Court Rules Obamacare Birth Control Mandate Unconstitutional
November 1, 2013 - 1:27 pm
The DC Court of Appeals struck down the birth control mandate in Obamacare, saying it would place an undue burden on businesses who object to the mandate on religious grounds.
The D.C. Circuit Court of Appeals — the second most influential bench in the land behind the Supreme Court — ruled 2-1 in favor of business owners who are fighting the requirement that they provide their employees with health insurance that covers birth control.
Requiring companies to cover their employees’ contraception, the court ruled, is unduly burdensome for business owners who oppose birth control on religious grounds, even if they are not purchasing the contraception directly.
“The burden on religious exercise does not occur at the point of contraceptive purchase; instead, it occurs when a company’s owners fill the basket of goods and services that constitute a healthcare plan,” Judge Janice Rogers Brown wrote on behalf of the court.
Legal analysts expect the Supreme Court to ultimately pick up an appeal on the birth-control requirement and make a final decision on its constitutionality.
In the meantime, Republicans in Congress have pushed for a conscience clause that would allow employers to opt out of providing contraception coverage for moral or religious reasons.
The measure emerged most recently during negotiations to fund the federal government. Some House Republicans wanted to include the conscience clause in a legislative package ending the government shutdown.
The split ruling against the government on Friday was the latest in a string of court cases challenging the healthcare law’s mandate.
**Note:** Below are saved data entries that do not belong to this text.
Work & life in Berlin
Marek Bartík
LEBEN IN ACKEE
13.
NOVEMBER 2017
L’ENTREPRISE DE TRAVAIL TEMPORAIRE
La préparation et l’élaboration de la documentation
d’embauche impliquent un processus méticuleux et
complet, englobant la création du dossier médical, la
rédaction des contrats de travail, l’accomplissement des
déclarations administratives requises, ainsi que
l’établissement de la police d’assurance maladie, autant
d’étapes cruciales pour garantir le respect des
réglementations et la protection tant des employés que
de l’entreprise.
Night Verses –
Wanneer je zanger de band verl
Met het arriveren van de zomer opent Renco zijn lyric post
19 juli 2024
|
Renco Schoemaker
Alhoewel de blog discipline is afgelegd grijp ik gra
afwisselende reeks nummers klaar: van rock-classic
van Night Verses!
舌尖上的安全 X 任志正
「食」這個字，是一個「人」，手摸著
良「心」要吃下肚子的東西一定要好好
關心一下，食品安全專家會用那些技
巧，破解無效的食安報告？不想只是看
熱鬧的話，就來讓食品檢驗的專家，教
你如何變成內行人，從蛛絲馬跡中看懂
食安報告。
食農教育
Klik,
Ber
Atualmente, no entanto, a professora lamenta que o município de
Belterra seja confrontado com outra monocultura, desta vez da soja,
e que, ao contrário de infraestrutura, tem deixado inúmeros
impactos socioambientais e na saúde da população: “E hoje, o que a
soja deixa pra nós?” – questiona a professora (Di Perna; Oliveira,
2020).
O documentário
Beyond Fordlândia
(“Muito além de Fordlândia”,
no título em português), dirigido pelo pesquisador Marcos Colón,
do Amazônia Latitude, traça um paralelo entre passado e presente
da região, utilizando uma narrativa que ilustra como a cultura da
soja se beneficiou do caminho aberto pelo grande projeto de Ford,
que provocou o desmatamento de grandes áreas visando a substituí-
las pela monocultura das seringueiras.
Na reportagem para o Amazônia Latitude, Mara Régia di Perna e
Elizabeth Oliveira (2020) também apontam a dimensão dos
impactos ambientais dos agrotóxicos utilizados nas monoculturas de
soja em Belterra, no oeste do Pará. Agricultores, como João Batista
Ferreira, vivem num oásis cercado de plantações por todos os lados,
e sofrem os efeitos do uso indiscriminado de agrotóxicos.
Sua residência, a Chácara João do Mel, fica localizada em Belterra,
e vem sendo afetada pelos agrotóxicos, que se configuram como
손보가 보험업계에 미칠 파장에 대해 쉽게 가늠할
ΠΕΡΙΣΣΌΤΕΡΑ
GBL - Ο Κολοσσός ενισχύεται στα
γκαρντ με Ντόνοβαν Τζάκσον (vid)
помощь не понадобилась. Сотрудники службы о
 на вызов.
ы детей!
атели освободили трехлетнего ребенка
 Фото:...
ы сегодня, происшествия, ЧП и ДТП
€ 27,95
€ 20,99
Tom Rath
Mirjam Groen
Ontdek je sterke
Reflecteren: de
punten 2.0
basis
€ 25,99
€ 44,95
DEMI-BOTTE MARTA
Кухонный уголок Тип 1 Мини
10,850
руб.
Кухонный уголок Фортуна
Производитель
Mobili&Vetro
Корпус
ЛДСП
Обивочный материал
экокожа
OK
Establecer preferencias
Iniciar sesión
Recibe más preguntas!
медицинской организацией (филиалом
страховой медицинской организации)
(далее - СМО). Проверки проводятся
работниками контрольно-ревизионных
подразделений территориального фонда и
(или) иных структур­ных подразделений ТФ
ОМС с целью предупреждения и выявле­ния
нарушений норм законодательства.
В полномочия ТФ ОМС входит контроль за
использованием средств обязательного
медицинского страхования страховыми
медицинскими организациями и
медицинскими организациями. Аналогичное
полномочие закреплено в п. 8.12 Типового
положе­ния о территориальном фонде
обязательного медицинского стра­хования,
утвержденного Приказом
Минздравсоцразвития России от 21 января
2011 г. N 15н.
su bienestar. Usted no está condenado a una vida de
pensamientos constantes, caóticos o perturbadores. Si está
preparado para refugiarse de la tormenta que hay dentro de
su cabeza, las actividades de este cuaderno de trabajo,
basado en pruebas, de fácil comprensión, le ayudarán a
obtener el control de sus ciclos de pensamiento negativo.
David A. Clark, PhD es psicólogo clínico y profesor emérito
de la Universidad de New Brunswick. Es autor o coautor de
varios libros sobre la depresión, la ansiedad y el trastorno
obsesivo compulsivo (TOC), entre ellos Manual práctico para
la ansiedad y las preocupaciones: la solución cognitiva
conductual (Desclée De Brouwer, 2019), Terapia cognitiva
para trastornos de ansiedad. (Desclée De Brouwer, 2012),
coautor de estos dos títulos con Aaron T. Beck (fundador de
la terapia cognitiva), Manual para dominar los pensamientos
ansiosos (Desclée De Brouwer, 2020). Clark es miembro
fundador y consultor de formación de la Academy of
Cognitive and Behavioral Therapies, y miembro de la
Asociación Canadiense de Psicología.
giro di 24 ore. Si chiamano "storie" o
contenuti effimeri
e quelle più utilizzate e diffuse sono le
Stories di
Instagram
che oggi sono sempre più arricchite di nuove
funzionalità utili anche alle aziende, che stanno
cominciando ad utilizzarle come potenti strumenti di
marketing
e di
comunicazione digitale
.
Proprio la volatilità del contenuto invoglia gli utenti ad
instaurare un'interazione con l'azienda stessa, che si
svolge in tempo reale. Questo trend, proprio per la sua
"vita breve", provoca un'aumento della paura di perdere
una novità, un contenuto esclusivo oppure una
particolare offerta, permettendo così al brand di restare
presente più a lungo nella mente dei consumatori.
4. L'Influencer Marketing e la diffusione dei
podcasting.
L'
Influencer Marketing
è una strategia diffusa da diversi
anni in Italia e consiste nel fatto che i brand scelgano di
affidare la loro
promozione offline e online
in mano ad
Friday’s ruling centered on two Catholic brothers, Francis and Philip Gilardi, who own a 400-person produce company based in Ohio.
The brothers oppose contraception as part of their religion and challenged the Affordable Care Act provision requiring them to provide insurance that covers their employees’ birth control.
Refusing to abide by the letter of the law, they said, would result in a $14 million fine.
“They can either abide by the sacred tenets of their faith, pay a penalty of over $14 million, and cripple the companies they have spent a lifetime building, or they become complicit in a grave moral wrong,” Brown wrote.
A “grave moral wrong” and perhaps sounding the death knell for the mandate, the appeals court said that the government failed to make it’s case that birth control was a “right” that supersedes an individual’s conscience:
Brown wrote that “it is clear the government has failed to demonstrate how such a right — whether described as noninterference, privacy, or autonomy — can extend to the compelled subsidization of a woman’s procreative practices.”
She added that denying coverage of contraception would not undermine the Affordable Care Act’s requirements that health insurance provide preventative care.
The case will almost certainly be appealed to the Supreme Court. But if one of the most liberal appeals courts in the country can reach this kind of decision, it’s hard to see how the Supreme Court and it’s current narrow conservative majority can overturn it.